When human resource capacity gaps are a huge problem like it is the case with Rwanda today, working to bridge them becomes the only answer.
Therefore the announcement that the School of Finance and Banking, in partnership with William Davidson Institute and Goldman Sachs are going to be offering 15 scholarships to ladies every year is great news.
In terms of human resource needs, very few, if at all, countries are worse that Rwanda. Sound capacity development policies and strategies were non-existent during the colonial and post-colonial, pre-1994 period.
As if that was not unfortunate enough, even the little that there was went with the Genocide, since most died, or fled from justice.
Our post-Genocide severe human resource constraints explain why we are still ranked lowest despite the record-breaking budget allocations to the education sector for more than ten years now.
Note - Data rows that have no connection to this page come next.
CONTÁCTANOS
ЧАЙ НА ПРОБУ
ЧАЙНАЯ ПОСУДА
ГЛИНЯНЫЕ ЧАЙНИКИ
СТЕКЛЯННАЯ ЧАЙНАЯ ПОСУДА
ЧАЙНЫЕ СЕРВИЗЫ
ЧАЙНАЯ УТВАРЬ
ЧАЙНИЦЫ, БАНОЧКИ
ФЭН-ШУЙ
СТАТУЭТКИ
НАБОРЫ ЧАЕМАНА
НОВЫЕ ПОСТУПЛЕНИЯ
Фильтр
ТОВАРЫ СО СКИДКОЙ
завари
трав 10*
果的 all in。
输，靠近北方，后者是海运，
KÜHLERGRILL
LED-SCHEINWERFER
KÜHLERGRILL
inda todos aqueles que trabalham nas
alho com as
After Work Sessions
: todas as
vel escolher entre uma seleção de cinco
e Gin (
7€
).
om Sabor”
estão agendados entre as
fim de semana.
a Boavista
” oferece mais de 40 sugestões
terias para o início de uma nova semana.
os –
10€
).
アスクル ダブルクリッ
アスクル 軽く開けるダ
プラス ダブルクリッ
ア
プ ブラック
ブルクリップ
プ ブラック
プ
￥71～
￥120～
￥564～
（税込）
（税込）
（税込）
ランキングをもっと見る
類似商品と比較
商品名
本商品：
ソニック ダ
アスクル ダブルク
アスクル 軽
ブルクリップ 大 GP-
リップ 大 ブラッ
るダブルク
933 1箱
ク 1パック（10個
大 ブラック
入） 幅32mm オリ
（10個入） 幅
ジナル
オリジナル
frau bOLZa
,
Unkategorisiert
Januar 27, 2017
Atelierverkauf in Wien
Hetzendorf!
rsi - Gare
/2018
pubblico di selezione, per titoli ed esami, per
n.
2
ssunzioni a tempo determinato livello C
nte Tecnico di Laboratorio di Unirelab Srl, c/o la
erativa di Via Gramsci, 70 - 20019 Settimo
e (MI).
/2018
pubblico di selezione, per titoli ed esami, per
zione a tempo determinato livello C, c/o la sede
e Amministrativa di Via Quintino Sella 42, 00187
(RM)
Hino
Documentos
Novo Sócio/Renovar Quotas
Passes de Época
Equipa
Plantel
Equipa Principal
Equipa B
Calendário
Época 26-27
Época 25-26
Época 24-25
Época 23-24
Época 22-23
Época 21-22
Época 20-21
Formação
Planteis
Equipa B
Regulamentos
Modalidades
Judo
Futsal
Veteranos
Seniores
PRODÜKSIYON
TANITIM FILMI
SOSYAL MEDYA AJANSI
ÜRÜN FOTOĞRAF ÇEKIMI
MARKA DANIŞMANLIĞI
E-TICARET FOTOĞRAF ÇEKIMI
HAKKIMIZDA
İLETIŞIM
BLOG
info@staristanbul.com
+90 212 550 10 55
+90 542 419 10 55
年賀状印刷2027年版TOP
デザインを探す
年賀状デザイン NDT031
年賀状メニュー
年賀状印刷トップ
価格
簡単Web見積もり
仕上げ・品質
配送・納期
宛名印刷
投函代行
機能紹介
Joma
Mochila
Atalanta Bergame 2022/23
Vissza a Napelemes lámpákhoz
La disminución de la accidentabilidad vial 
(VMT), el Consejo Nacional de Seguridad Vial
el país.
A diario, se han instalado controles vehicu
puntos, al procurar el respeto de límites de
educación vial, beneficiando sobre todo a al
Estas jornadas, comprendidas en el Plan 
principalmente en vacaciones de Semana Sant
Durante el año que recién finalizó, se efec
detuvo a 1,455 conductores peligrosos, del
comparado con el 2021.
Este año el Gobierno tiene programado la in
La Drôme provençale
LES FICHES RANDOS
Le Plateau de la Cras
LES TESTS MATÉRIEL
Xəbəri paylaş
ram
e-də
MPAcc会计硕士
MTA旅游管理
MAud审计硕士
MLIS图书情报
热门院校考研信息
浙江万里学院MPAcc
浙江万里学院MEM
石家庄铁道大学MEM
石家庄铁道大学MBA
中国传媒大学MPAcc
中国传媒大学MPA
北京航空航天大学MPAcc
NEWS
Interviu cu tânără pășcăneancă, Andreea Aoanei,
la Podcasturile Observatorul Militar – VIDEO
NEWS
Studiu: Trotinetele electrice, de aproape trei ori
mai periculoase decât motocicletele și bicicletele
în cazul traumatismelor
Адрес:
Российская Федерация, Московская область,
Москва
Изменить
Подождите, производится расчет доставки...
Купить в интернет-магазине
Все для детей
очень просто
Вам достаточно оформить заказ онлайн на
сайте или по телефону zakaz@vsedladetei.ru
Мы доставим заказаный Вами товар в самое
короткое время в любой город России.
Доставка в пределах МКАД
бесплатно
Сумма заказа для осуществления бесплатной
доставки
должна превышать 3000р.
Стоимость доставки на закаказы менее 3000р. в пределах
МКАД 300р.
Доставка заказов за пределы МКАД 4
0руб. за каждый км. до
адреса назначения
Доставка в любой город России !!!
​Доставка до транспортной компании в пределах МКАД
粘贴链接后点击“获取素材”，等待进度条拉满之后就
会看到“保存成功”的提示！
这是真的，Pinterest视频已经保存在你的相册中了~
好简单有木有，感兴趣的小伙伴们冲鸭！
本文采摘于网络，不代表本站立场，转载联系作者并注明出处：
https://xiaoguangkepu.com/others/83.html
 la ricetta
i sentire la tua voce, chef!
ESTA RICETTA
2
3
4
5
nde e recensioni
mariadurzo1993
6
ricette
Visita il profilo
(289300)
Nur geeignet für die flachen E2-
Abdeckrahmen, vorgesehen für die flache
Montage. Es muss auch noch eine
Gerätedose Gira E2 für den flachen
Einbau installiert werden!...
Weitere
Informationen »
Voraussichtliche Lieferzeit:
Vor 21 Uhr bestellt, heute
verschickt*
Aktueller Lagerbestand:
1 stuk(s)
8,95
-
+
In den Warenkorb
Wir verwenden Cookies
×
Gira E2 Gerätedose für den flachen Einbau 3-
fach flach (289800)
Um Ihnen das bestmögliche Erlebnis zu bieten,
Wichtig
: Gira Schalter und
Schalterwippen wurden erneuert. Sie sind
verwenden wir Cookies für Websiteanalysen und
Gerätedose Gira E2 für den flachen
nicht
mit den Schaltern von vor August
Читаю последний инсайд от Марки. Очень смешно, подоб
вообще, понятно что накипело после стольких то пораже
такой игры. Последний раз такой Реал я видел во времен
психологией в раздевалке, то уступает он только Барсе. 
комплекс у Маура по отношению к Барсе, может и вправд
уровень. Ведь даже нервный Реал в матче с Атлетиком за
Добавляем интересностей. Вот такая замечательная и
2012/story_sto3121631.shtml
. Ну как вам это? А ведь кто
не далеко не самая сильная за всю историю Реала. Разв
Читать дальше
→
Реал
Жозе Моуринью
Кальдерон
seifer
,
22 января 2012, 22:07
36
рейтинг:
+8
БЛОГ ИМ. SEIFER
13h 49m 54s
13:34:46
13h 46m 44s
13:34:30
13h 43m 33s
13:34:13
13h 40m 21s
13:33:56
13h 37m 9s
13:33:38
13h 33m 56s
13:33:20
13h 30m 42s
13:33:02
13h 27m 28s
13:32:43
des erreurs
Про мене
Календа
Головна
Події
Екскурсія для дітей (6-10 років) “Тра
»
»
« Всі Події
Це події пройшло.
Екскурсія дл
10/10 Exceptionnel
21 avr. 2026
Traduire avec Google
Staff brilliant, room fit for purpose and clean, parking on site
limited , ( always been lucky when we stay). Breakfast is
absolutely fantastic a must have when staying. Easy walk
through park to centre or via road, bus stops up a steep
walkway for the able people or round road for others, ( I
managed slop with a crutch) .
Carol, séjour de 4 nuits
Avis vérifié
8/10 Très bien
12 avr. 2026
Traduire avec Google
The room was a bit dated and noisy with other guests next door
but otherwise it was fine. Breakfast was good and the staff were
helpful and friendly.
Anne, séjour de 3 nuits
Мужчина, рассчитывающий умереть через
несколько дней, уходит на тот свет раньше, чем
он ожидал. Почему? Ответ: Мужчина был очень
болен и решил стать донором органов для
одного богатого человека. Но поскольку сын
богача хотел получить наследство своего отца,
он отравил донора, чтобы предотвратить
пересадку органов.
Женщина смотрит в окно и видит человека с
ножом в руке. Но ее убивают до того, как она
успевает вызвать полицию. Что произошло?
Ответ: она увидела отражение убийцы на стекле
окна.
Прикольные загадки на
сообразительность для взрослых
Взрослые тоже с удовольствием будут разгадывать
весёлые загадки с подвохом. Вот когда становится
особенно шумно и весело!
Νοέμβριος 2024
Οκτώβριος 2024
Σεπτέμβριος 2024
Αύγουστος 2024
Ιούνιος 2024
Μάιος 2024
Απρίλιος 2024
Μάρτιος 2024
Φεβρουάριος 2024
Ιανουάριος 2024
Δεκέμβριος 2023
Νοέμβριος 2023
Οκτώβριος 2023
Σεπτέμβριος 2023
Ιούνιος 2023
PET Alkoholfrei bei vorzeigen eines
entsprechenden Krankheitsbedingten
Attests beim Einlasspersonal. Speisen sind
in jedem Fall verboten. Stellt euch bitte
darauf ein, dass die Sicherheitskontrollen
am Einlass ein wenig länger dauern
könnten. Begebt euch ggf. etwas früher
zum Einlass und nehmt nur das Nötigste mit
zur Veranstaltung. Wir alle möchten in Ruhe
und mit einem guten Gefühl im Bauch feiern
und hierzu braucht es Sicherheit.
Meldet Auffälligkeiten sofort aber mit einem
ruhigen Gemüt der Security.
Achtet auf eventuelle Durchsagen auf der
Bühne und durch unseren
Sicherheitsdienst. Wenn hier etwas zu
It is a case of how far the country was lagging behind, so much so that even after the highly impressive strides that have been made, it still looks as though very little has been done.
This is because it is a lot more about what has so far been accomplished, much less about the impact it is yet to have. Every effort is required, every chance needs to be grabbed and all the resources have to be pulled together.
Everything about these SFB scholarships is significant – from the profiles of the affiliate institutions in William Davidson Institute and Goldman Sachs, the number of scholarships, the package and routine, the choice programmes to be sponsored, to their targeting disadvantaged ladies – it is a scheme focused all round.
It is a scheme worthy of emulation by other top academic institutions in the country.